The first twist came as Reading won their umpteenth corner. After plenty of poor deliveries, this time Caskey got it just right, striking the ball as sweetly as he did his free kick 16 minutes earlier. Players threw themselves towards the ball and it was Forster who found himself in the perfect place to squeeze it home at the far post.
The stadium erupted. Bournemouth players and fans hung their heads. How quickly and cruelly a game - and season - can turn.
In fact, football can get even crueller. The second twist was almost as dramatic as the first. Having watched Reading press and press for 20 minutes, it was now Bournemouth's turn to respond.
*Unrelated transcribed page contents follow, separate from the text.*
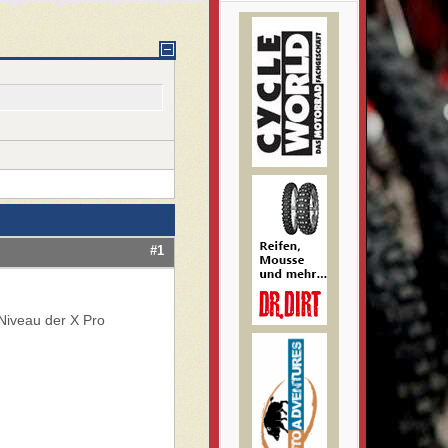
#1
 Niveau der X Pro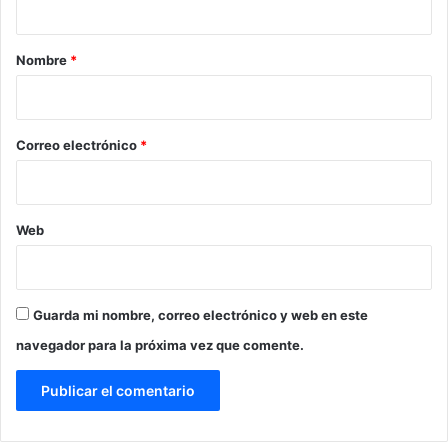
a
r
Nombre
*
i
o
*
Correo electrónico
*
Web
Guarda mi nombre, correo electrónico y web en este
navegador para la próxima vez que comente.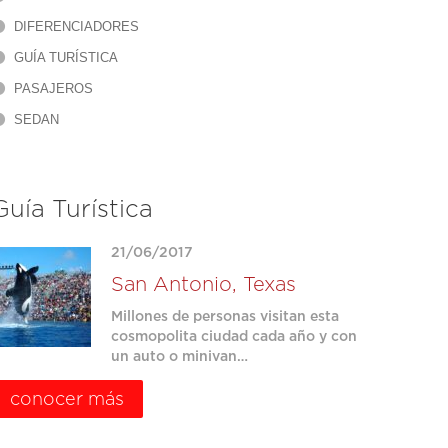
DIFERENCIADORES
GUÍA TURÍSTICA
PASAJEROS
SEDAN
Guía Turística
21/06/2017
San Antonio, Texas
Millones de personas visitan esta
cosmopolita ciudad cada año y con
un auto o minivan…
conocer más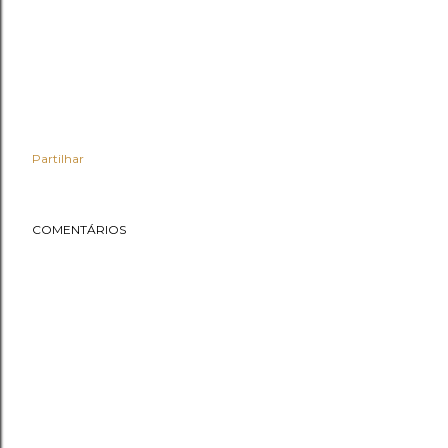
Partilhar
COMENTÁRIOS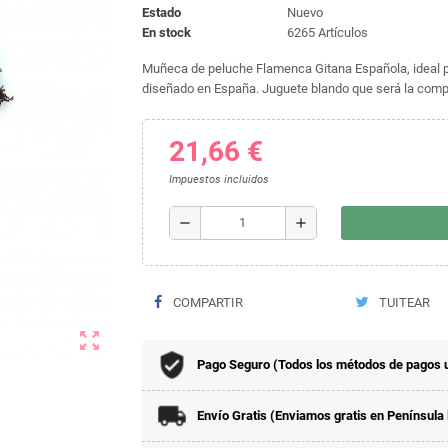
Estado
Nuevo
En stock
6265 Artículos
Muñeca de peluche Flamenca Gitana Española, ideal par
diseñado en España. Juguete blando que será la compañ
21,66 €
Impuestos incluidos
remove
add
COMPARTIR
TUITEAR
zoom_out_map
Pago Seguro (Todos los métodos de pagos 
Envío Gratis (Enviamos gratis en Península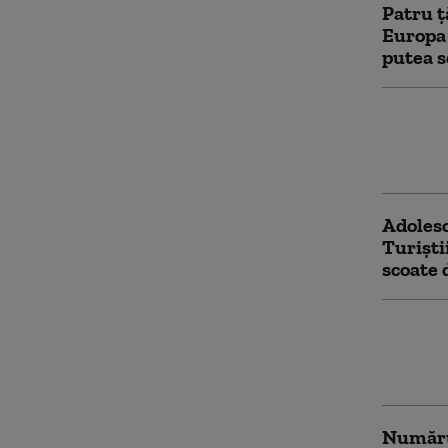
Patru ț
Europa 
putea s
Bulgari
prin Pl
Compara
Adolesc
Turiști
scoate 
Interve
șapte pu
îngropa
Numărul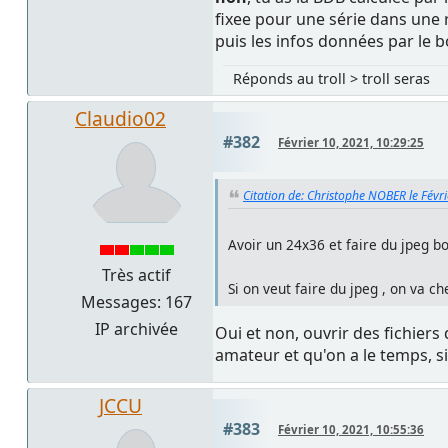
fixee pour une série dans une 
puis les infos données par le b
Réponds au troll > troll seras
Claudio02
#382
Février 10, 2021, 10:29:25
Citation de: Christophe NOBER le Févr
Avoir un 24x36 et faire du jpeg bo
Très actif
Si on veut faire du jpeg , on va ch
Messages: 167
IP archivée
Oui et non, ouvrir des fichier
amateur et qu'on a le temps, 
JCCU
#383
Février 10, 2021, 10:55:36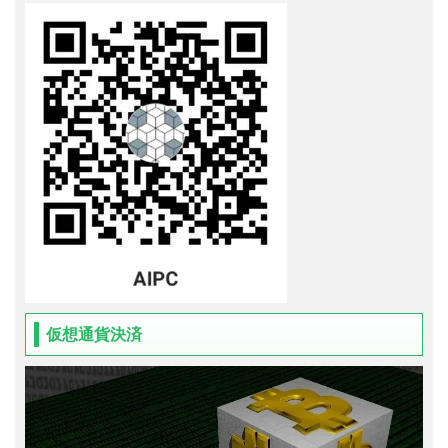
仮想通貨決済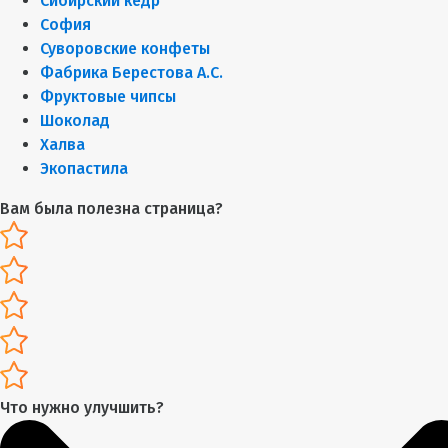
Сибирский кедр
София
Суворовские конфеты
Фабрика Берестова А.С.
Фруктовые чипсы
Шоколад
Халва
Экопастила
Вам была полезна страница?
Что нужно улучшить?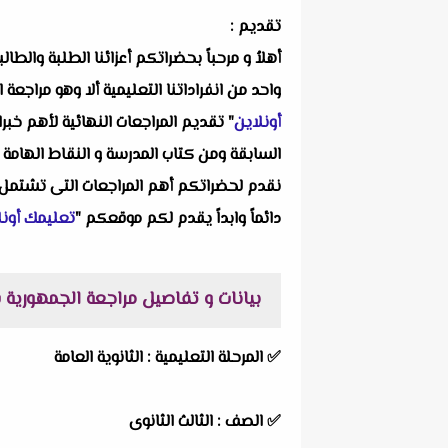
تقديم :
أهلاُ و مرحباً بحضراتكم أعزائنا الطلبة والط
واحد من انفراداتنا التعليمية ألا وهو
مراجعة ا
أونلاين
" تقديم المراجعات النهائية لأهم خب
السابقة ومن كتاب المدرسة و النقاط الهامة ف
نقدم لحضراتكم أهم المراجعات التى تشتمل عل
دائماً وابداً يقدم لكم موقعكم "
تعليمك أونل
بيانات و تفاصيل مراجعة الجمهورية فل
✅ المرحلة التعليمية :
الثانوية العامة
✅ الصف : الثالث الثانوى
They needed a goal and still had a few minutes of stoppage time to grab it.
Red and black shirts poured forward, and with the Reading defence in panic a shot drifted towards the top corner of Whitehead's net. It was in all the way, and all of our hard work in getting back into the game was about to be undone.
But never discount a side with Graeme Murty in. From absolutely nowhere, our future club captain rose majestically and somehow nodded the ball clear from right on the goal line. How he managed to angle his header over the bar I still have no idea. But 20,000 Reading fans - and a fair few Wigan fans who were listening nervously up at the JJB - were very glad he did.
There would be no more scares. The game was over and both teams came out of it with huge credit. We wouldn't see a game at the Madejski Stadium with as nervy and thrilling a finish as that for...ooh...at least another 10 days, when the aforementioned Wigan came to town for a play off semi-final that went right to the wire. You know the rest.
Reading wouldn't go up that season but it was the start of an upward trajectory that's really only starting to decline now. Bournemouth on the other hand would experience a fair few difficult years before they restarted their ascent, which has culminated this year with a well deserved promotion. I'd like to wish them luck in their fight next season as they face a year of relegation scraps, increased ticket prices and being patronised on Match of the Day. But as an apparent rival, whether they'd appreciate my good wishes or not I don't know.